Phèdre s’exprime le premier. Il place Eros « parmi les dieux les plus anciens, et la preuve, c’est qu’il n’a ni père ni mère », il vante les conséquences bénéfiques de l’amour sur la conduite de l’Etat. Le sensuel Pausanias, amant d’Agathon, intervient ensuite. Pour lui, toute action « n’est par elle-même ni bonne, ni mauvaise ; par exemple, ce que nous faisons maintenant, boire, chanter, causer, rien de tout cela n’est beau en soi, mais devient tel, selon la manière dont on le fait (…) ». Car «aucune action conforme à l’ordre et à la loi ne mérite d’être blâmée ». Aristophane lui succède, mais pris d’un hoquet soudain il passe son tour au médecin Eryximaque : effet comique comme il y en a plusieurs dans Le Banquet. Eryximaque, savant aux allures suffisantes et à l’érudition affectée, étend l’influence d’Eros aux animaux et aux plantes, à tout ce qui vit. Puis il aborde la musique. Autre moment d’humour quand Aristophane assure qu’autrefois l’homme « était dans son ensemble de forme ronde, avec un dos et des flancs arrondis, quatre mains, autant de jambes (…) ». Agathon dit notamment qu’« il n’est personne qui ne devienne poète quand de lui l’amour s’est emparé » et poursuit sur sa lancée rhétorique un rien verbeuse.

Socrate, qui apparaît vers le milieu du festin, admire les envolées oratoires qu’il entend, quoique lucide quant à la recherche de la vérité pure, qui ne saurait se réduire à une succession de louanges à la gloire du Beau, de la Vertu et des félicités célestes. « C’est en quelque chose de tel que consiste l’opinion droite : un intermédiaire entre sagesse et ignorance ». Il rapporte son dialogue avec Diotime, dame de Mantinée lui ayant dit que « c’est une affaire divine, c’est, dans le vivant mortel, la présence de ce qui est immortel : la fécondité et la procréation ». L’enfantement provient de « l’union de l’homme et de la femme ». Utile rappel dans une assemblée masculine où certains ont des propos touchant à l’homosexualité et à la pédérastie. Emile Chambry écrit dans la préface à sa traduction : « Platon commet une autre confusion quand il prend pour de l’amour ce qui n’en est qu’une déviation maladive (…). Le manteau de la philosophie sert à couvrir ici de singuliers égarements ».
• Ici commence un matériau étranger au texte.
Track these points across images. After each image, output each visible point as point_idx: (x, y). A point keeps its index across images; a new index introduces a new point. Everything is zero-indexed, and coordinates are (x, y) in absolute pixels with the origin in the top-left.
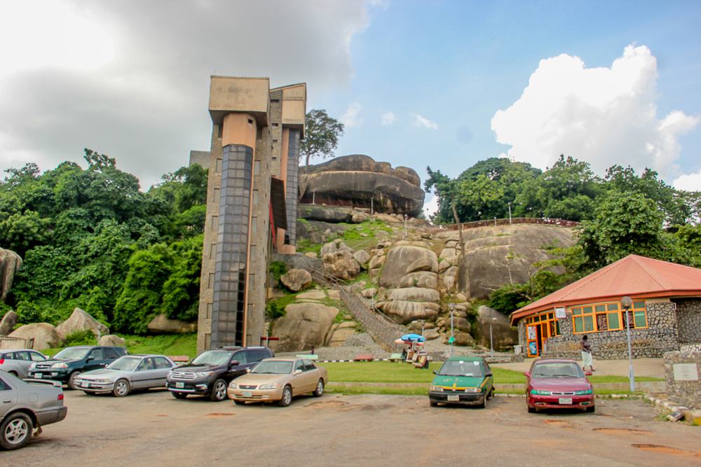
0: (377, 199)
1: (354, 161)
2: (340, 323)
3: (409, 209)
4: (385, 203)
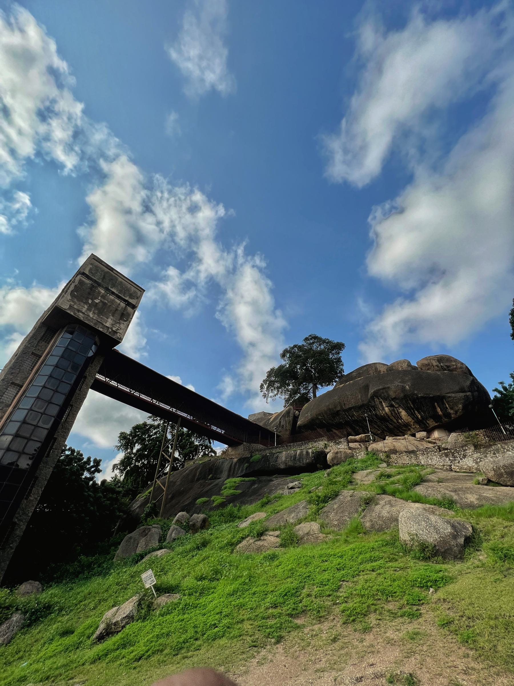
3: (448, 415)
4: (398, 416)
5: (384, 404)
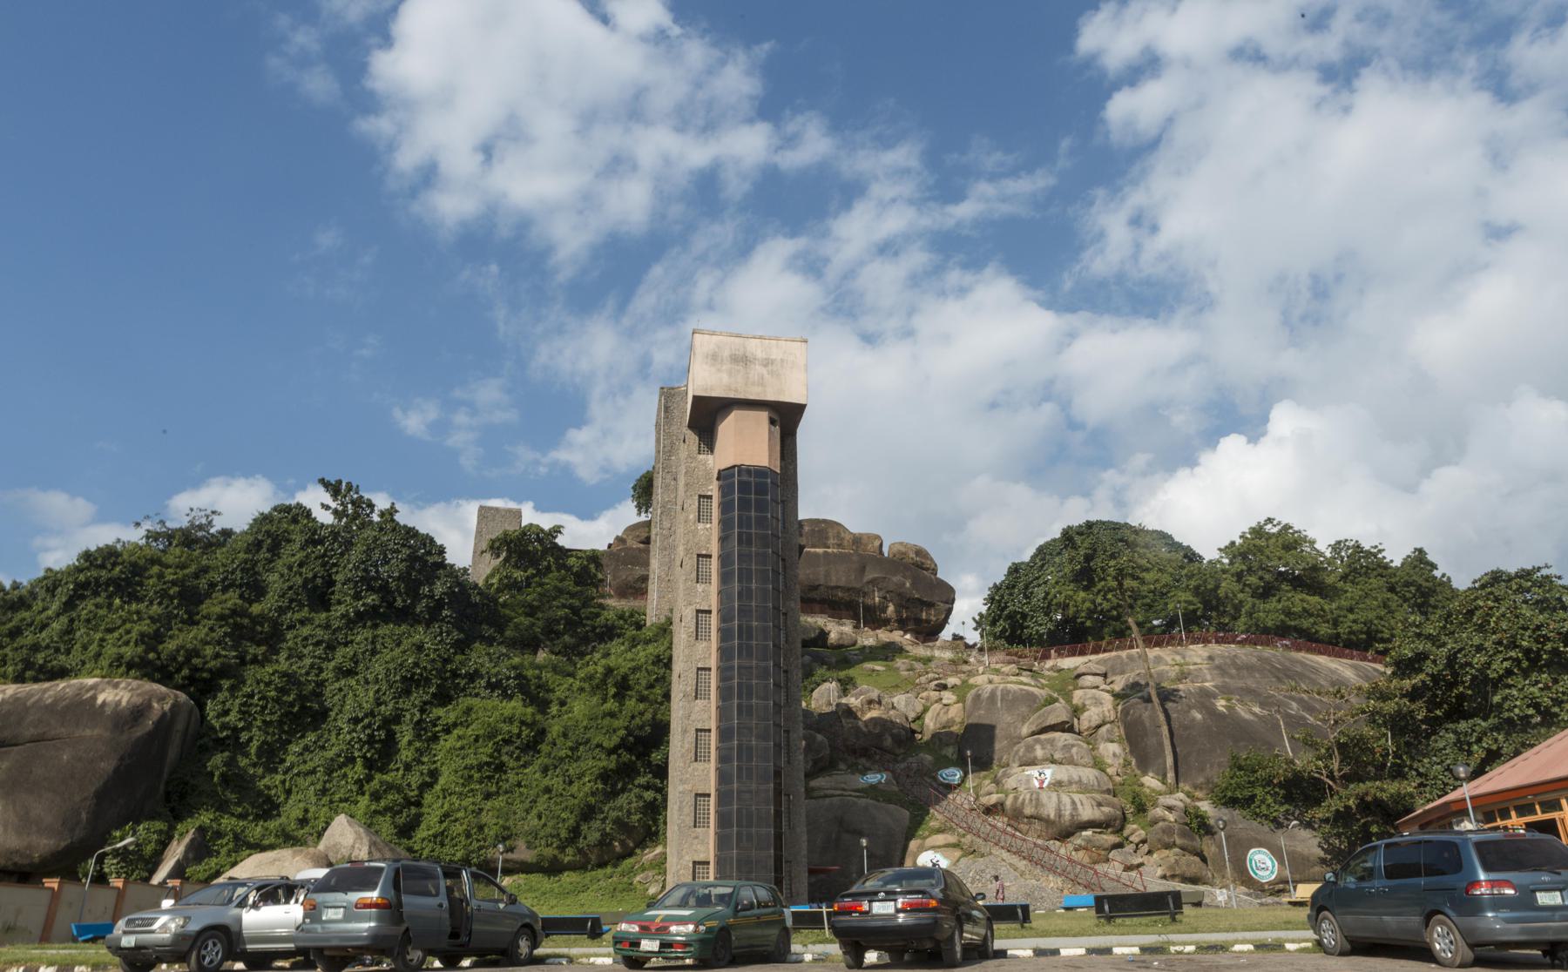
0: (869, 602)
1: (813, 530)
2: (925, 838)
4: (884, 610)
5: (876, 594)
Enfin, surgit Alcibiade, charmeur flamboyant plein de verve et de répartie. Visiblement éméché, il se déclare roi du banquet et y va, lui aussi, d’un éloge appuyé de son maître Socrate. Celui-ci lui répondra : « La vision de l’esprit, ne l’oublie pas, ne commence d’avoir un coup d’oeil perçant que lorsque celle des yeux se met à perdre de son acuité ». Qu’on se le dise.

Impeccable mise en scène

Le Banquet constitue un prétexte à disserter démocratiquement sur ce que chacun des orateurs estime être son idéal. L’atmosphère est aimable, le ton bienveillant, même si parfois fusent des pointes d’ironie. De l’ensemble se dégagent des aspects spécifiques à la société athénienne, où vont de pair nourritures terrestres et spirituelles. On admire le talent de metteur en scène de Platon. Platon qui serait mort à l’occasion d’un… banquet.